Beneficial Ground Beetles: How To Find Ground Beetle Eggs And Larvae

ground beetle larva
ground beetle larva
(Image credit: Henrik_L)

Most of us have encountered ground beetles in gardens. You turn over a rock or garden debris and a shiny black beetle goes racing for cover. You may even notice a sudden foul scent as it rushes off, secreting an oil in its wake to deter predators. While the sudden discovery of a scurrying ground beetle may be a little unnerving, it is actually a valuable ally to the gardener. Read on to learn more about the ground beetle life cycle.

Beneficial Ground Beetles

Ground beetles are members of the Carabid family. While there are about 2,000 different species of ground beetles in North America, most of the ones we encounter in the garden are nocturnal. These beneficial ground beetles help reduce the need for chemical pest control by eating common garden pests like:

A few species of ground beetles will also eat the seeds of invasive weeds such as lambsquarter, foxtail, ragweed, and thistle. The most common ground beetles in gardens are black or dark brown, have long legs that allow them to run very fast, and have vertical ridges down their backs. They can range in size from 1/8 inch to 1 inch (0.5 to 2.5 cm.). These ground beetles live on the soil surface, hiding underneath rocks, logs, mulch, and other garden debris during the day. They can live up to four years, overwintering beneath the soil. Ground beetles have been used in New England as biological control agents to control gypsy moths. They are also used in Maine to control pests of Blueberry crops. According to studies of ground beetles as biological control agents, they can prevent about 40% of crop damage.

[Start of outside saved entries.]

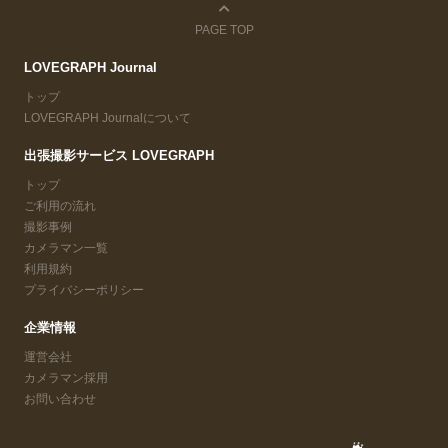
PAGE TOP
LOVEGRAPH Journal
トップ
LOVEGRAPH Journalについて
出張撮影サービス LOVEGRAPH
トップ
ご利用の流れ
撮影事例
カメラマン一覧
利用規約
プライバシーポリシー
企業情報
運営会社
カメラマン採用
お問い合わせ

How to Find Ground Beetle Eggs and Larvae

The ground beetle life cycle has four stages of metamorphosis – egg, larvae, pupa, and adult. Adult ground beetles lay about one generation of eggs per year. After mating, the female will lay 30-600 eggs on the soil, on leaves, or within the soil or mulch. Ground beetle eggs are small, white, and oval-shaped. In only about a week, ground beetle larvae will hatch from these eggs. Ground beetle larvae look somewhat like garden centipedes with long black or brown segmented bodies. However, they only have six legs and have small pinchers on their heads. They stay mostly under the surface of the soil where they are great predators, preying on soil-dwelling garden pests. When they have consumed enough food, they go into their pupa phase, later emerging as adult ground beetles. Much of the ground beetle’s life cycle coincides with the timing of its preferred prey. For example, ground beetles that mainly eat weed seeds will become adults just as these seeds are ripening and falling from the plants. In the first three stages of their life cycle, they are at their most vulnerable. Many ground beetle eggs, larvae, and pupa are killed by mowing, tilling, and chemical pesticides. As adults, they have a better chance of escaping these dangers. Finding the small and well-hidden ground beetle eggs and larvae can be difficult, but it’s easier to invite the adults into your garden. To attract these beneficial beetles to your garden, you can create a simple beetle refuge. Build a small raised garden bed at least two feet (0.5 m.) wide and four feet (1 m.) long. Plant native perennials and grasses in this bed and give it a good layer of mulch. Add some large rocks or logs for décor and ground beetle hideouts. Maintenance of this beetle refuge should be a breeze. Let debris build up enough to encourage ground beetle eggs, but not too much to snuff out the plants. Do not mow, till, or spray pesticides in this area. In just a short time, you can enjoy the benefits of ground beetles in the garden.